Beyond the wealth of case studies from the book Made to Stick, the authors came up with a checklist of six traits that makes a brand idea, message or story memorable. The six traits, in no particular order, are as follows.

  • Simple
  • Unexpected
  • Concrete
  • Credible
  • Emotional
  • Stories

The authors suggest using as many traits from the SUCCESs checklist as possible. Of course, as with any recipe from a cookbook, it’s up to you to refine them to your taste. Let’s take a deeper dive into what the six traits entail.



Sticky ideas, messages, and stories are simple. Find the core and share it compactly. The authors referenced Bill Clinton’s 1992 campaign, where his political advisor James Carville wrote, “It’s the economy, stupid” on a whiteboard to focus the team. The message would prove to be pivotal to Clinton’s winning campaign.



To grab people’s attention, there are two essential emotions to provoke: surprise and interest. Surprise gets people’s attention. Interest keeps their attention. The authors suggest systematically opening gaps in the audience’s knowledge through surprise and interest and filling them with new information.



Language is often abstract, and life is not. Abstraction makes it harder to understand or remember an idea. Concreteness helps avoid this problem and enables people to understand new concepts. The “Velco Theory of Memory” suggests that new information is easier to remember if it relates to familiar and concrete items or images.

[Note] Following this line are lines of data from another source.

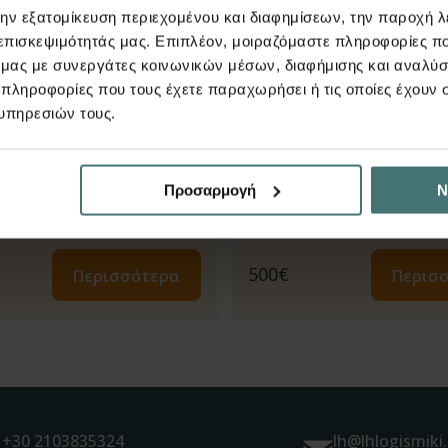
την εξατομίκευση περιεχομένου και διαφημίσεων, την παροχή 
εώρηση ΚΑΝ.ΕΠΕ.
Τοιχοπληρώσεις
 επισκεψιμότητάς μας. Επιπλέον, μοιραζόμαστε πληροφορίες π
ό μας με συνεργάτες κοινωνικών μέσων, διαφήμισης και αναλύσ
 πληροφορίες που τους έχετε παραχωρήσει ή τις οποίες έχουν σ
υπηρεσιών τους.
Προσαρμογή
Ν
500
€
Περισ
Περισσότερα
+30 2103835324
lh@lhlogismiki.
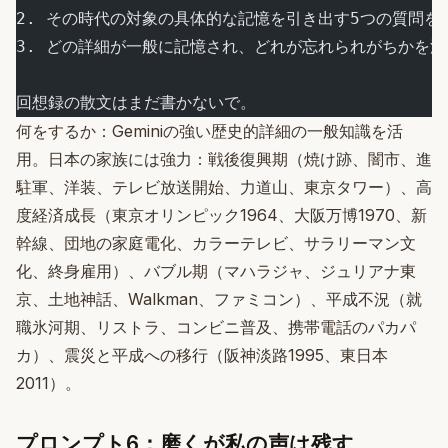
2. その時代の対象の具体的な記憶を引き出す5つの質問を
3. どの詳細が一般に記憶され、どれが忘れられがちかを注
回想録の散文はまだ書かないで。
何をするか：Geminiの強い歴史的詳細の一般知識を活
用。日本の家族には強力：戦後復興期（焼け跡、闇市、進
駐軍、洋装、テレビ放送開始、力道山、東京タワー）、高
度経済成長（東京オリンピック1964、大阪万博1970、新
幹線、団地の家庭電化、カラーテレビ、サラリーマン文
化、終身雇用）、バブル期（マハラジャ、ジュリアナ東
京、土地神話、Walkman、ファミコン）、平成不況（就
職氷河期、リストラ、コンビニ普及、携帯電話のパカパ
カ）、震災と平成への移行（阪神淡路1995、東日本
2011）。
プロンプト6：磨くが私の声は残す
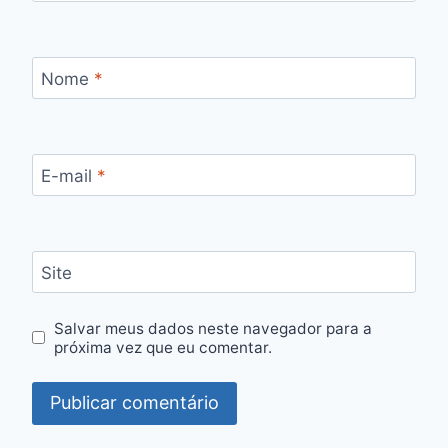
Nome
*
E-mail
*
Site
Salvar meus dados neste navegador para a
próxima vez que eu comentar.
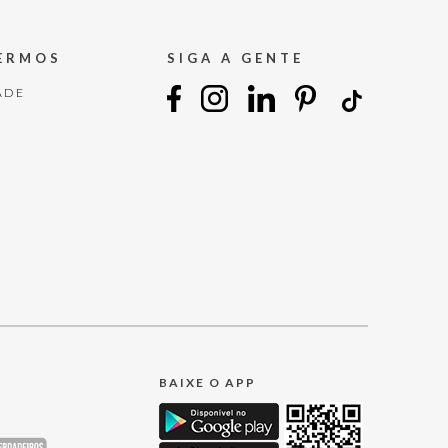
TERMOS
SIGA A GENTE
ADE
BAIXE O APP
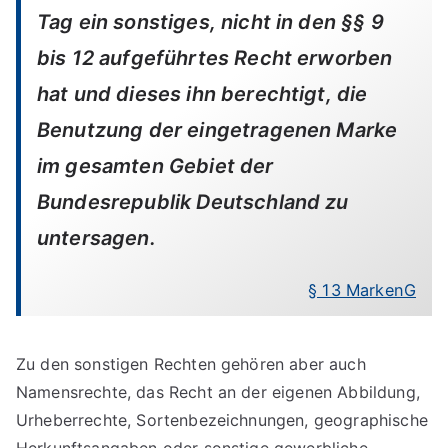
Tag ein sonstiges, nicht in den §§ 9
bis 12 aufgeführtes Recht erworben
hat und dieses ihn berechtigt, die
Benutzung der eingetragenen Marke
im gesamten Gebiet der
Bundesrepublik Deutschland zu
untersagen.
§ 13 MarkenG
Zu den sonstigen Rechten gehören aber auch
Namensrechte, das Recht an der eigenen Abbildung,
Urheberrechte, Sortenbezeichnungen, geographische
Herkunftsangaben oder sonstige gewerbliche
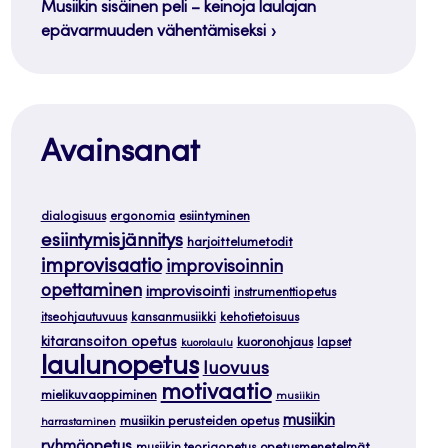
Musiikin sisäinen peli – keinoja laulajan
epävarmuuden vähentämiseksi
Avainsanat
dialogisuus
ergonomia
esiintyminen
esiintymisjännitys
harjoittelumetodit
improvisaatio
improvisoinnin
opettaminen
improvisointi
instrumenttiopetus
itseohjautuvuus
kansanmusiikki
kehotietoisuus
kitaransoiton opetus
kuoronohjaus
lapset
kuorolaulu
laulunopetus
luovuus
motivaatio
mielikuvaoppiminen
musiikin
musiikin
musiikin perusteiden opetus
harrastaminen
ryhmäopetus
musiikin teoriaopetus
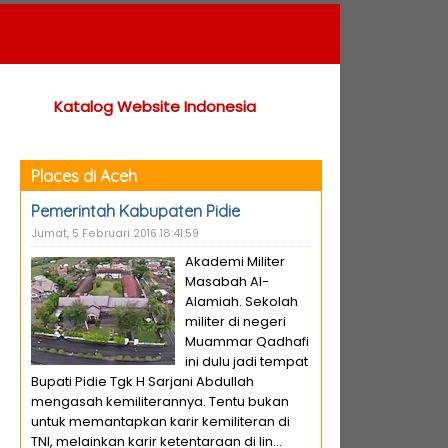
Katalog Website Indonesia
Places di Aceh
Pemerintah Kabupaten Pidie
Jumat, 5 Februari 2016 18:41:59
Akademi Militer
Masabah Al-
Alamiah. Sekolah
militer di negeri
Muammar Qadhafi
ini dulu jadi tempat
Bupati Pidie Tgk H Sarjani Abdullah
mengasah kemiliterannya. Tentu bukan
untuk memantapkan karir kemiliteran di
TNI, melainkan karir ketentaraan di lin...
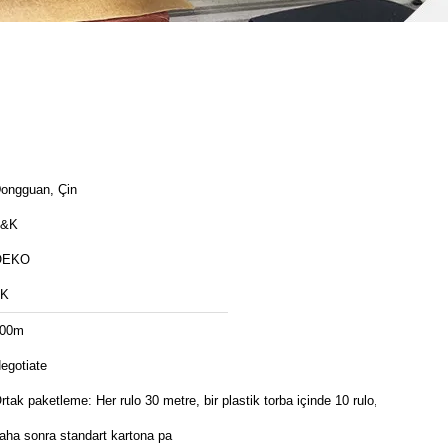
ongguan, Çin
T&K
OEKO
TK
00m
egotiate
rtak paketleme: Her rulo 30 metre, bir plastik torba içinde 10 rulo,
aha sonra standart kartona pa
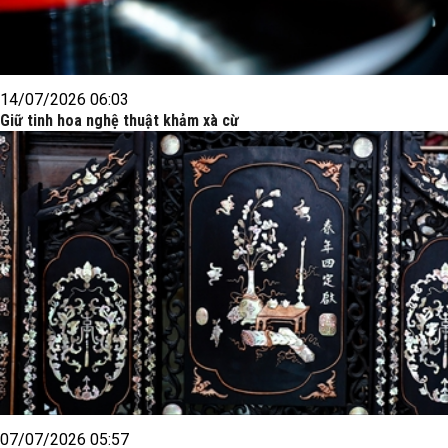
14/07/2026 06:03
Giữ tinh hoa nghệ thuật khảm xà cừ
07/07/2026 05:57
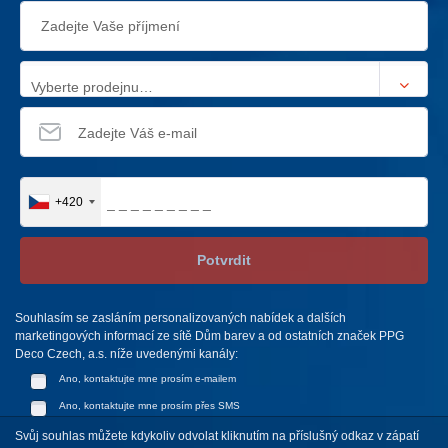
Vyberte prodejnu…
+420
Potvrdit
Souhlasím se zasláním personalizovaných nabídek a dalších
marketingových informací ze sítě Dům barev a od ostatních značek PPG
Deco Czech, a.s. níže uvedenými kanály:
Ano, kontaktujte mne prosím e-mailem
Ano, kontaktujte mne prosím přes SMS
Svůj souhlas můžete kdykoliv odvolat kliknutím na příslušný odkaz v zápatí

People’s experiences have more impact on determining what’s credible to them than statistics or facts. To get people to believe in your ideas, you need to find a source of credibility to leverage. The “Sinatra Test” is based on Frank Sinatra’s classic “New York, New York” and the chorus: If I can make it there, I can make it anywhere. If you wrote for The New York Times, you could write anywhere. If you painted Obama’s house, you could paint anywhere. Sticky ideas are credible.



Frame the message to evoke emotions and drive action. Research has found that the emotional content of words is rated as more important and is recalled much better. To make people care about your ideas, you must get them to take off their analytical hats and feel for something.



Storytelling is a narrative of a chain of events told with emotions. To make people act on your ideas, stories are a mental flight simulator that prepares the audience to respond quicker and more effectively.

Research shows three plots that ensure a story is memorable and inspiring: the Challenge plot, the Connection plot, and the Creativity plot.

Respectively, one makes people want to set more significant goals, want to work with others, and want to do something different.

Sticky ideas are simple, unexpected, concrete, credible, emotional, and tell a story. Simplicity helps at many stages, but more importantly, it tells you what to say.

Unexpectedness makes people pay attention, and concreteness enables people to understand and remember your message. Leveraging credibility makes people agree and believe in your idea. Finally, emotions evoke empathy, and stories drive action.

When I work on a client’s brand messaging, these six traits have become almost automatic and entrenched at the back of my mind. How will you use the checklist that will impact the stickiness of your brand idea, message or story?